I am trying to write an R package that accesses some data via a REST API. The API, however, doesn\'t use http authentication, but rather relies on cookies to keep credential
My bad. Neal Richter pointed out to me http://www.omegahat.org/RCurl/RCurlJSS.pdf - which better explains the difference between cookiefile
and cookiejar
. The sample script in the question actually does work. But it only writes the file to disk when it is no longer being used.
In general you don't need to create a cookie file, unless you want to study the cookies.

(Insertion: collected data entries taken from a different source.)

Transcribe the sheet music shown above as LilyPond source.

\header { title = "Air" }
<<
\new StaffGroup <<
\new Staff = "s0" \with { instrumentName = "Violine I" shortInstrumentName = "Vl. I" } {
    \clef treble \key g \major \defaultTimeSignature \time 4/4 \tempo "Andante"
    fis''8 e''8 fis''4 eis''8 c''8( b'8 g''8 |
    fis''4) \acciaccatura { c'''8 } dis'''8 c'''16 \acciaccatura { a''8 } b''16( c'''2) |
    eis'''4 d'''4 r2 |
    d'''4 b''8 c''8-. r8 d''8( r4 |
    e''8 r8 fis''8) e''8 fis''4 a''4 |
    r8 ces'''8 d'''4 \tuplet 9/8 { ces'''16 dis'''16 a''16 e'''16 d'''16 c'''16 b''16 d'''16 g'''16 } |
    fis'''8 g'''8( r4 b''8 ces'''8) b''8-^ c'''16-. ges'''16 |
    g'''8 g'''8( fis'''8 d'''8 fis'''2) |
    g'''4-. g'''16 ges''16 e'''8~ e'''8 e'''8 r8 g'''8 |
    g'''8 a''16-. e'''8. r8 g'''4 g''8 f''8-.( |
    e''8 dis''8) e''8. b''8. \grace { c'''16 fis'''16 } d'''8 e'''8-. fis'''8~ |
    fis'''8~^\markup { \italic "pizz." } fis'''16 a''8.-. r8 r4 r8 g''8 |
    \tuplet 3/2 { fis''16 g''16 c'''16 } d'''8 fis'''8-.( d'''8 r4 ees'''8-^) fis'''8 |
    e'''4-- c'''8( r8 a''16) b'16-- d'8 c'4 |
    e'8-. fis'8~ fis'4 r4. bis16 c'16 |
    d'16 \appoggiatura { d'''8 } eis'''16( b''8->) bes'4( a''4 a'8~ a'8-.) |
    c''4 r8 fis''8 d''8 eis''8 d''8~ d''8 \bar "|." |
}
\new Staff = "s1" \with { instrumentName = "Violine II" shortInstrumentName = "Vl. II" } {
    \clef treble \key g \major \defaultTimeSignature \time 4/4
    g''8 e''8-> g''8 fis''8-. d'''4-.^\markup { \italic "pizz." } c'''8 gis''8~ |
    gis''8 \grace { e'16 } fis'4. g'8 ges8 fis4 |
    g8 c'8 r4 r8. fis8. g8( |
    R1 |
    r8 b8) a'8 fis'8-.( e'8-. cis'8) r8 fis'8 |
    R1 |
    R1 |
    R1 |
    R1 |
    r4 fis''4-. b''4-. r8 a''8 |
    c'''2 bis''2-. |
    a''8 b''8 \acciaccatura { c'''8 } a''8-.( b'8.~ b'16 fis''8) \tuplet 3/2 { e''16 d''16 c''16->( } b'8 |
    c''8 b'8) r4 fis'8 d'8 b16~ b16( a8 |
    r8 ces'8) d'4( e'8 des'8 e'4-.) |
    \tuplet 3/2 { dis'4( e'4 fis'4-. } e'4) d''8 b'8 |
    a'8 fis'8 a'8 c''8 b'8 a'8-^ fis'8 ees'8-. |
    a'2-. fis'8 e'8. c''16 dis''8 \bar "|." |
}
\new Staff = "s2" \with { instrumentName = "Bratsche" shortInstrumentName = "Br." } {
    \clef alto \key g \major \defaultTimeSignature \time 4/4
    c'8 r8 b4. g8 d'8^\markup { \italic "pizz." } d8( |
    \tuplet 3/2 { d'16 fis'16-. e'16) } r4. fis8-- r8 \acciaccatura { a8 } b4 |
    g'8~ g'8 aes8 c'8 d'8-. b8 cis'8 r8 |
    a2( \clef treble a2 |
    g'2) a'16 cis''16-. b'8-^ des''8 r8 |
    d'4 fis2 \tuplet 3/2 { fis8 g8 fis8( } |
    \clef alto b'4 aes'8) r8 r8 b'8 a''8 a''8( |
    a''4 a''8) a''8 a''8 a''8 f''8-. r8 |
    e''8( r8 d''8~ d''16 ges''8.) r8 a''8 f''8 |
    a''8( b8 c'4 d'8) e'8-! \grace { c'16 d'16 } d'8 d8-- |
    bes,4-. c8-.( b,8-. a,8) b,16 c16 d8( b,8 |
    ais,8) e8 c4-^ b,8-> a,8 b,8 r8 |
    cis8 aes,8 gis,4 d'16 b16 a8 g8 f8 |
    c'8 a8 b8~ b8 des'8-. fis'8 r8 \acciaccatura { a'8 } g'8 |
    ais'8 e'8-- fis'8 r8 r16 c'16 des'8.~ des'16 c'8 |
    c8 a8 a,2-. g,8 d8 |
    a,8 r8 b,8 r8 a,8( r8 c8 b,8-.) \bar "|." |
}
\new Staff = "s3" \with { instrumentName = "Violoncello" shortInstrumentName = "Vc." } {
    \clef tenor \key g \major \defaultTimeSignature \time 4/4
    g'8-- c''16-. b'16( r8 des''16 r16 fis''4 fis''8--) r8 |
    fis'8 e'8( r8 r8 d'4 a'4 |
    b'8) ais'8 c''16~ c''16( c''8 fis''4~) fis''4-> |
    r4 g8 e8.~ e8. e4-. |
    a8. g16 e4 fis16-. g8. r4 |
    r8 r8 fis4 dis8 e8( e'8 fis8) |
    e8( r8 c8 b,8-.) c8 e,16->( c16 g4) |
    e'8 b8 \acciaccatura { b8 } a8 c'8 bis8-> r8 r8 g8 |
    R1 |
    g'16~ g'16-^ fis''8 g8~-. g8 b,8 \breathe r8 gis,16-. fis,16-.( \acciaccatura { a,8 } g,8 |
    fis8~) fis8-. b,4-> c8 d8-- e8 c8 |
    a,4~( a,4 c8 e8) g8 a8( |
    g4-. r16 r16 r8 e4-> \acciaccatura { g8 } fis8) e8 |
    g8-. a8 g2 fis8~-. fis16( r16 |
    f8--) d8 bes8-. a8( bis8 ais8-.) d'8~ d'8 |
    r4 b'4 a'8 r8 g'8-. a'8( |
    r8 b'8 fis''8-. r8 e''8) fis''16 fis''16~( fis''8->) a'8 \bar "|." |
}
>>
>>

Given this, in real word, web servers use agent data, redirecting and hidden post data, but this should help:
library(RCurl)
#Set your browsing links
loginurl = "http://api.my.url/login"
dataurl = "http://api.my.url/data"
#Set user account data and agent
pars=list(
username="xxx"
password="yyy"
)
agent="Mozilla/5.0" #or whatever
#Set RCurl pars
curl = getCurlHandle()
curlSetOpt(cookiejar="cookies.txt", useragent = agent, followlocation = TRUE, curl=curl)
#Also if you do not need to read the cookies.
#curlSetOpt( cookiejar="", useragent = agent, followlocation = TRUE, curl=curl)
#Post login form
html=postForm(loginurl, .params = pars, curl=curl)
#Go wherever you want
html=getURL(dataurl, curl=curl)
#Start parsing your page
matchref=gregexpr("... my regexp ...", html)
#... .... ...
#Clean up. This will also print the cookie file
rm(curl)
gc()
There can often be hidden post data, beyond username and password. To capture it you may want, e.g. in Chrome, to use Developer tools
(Ctrl Shift I) -> Network Tab
, in order to show the post field names and values.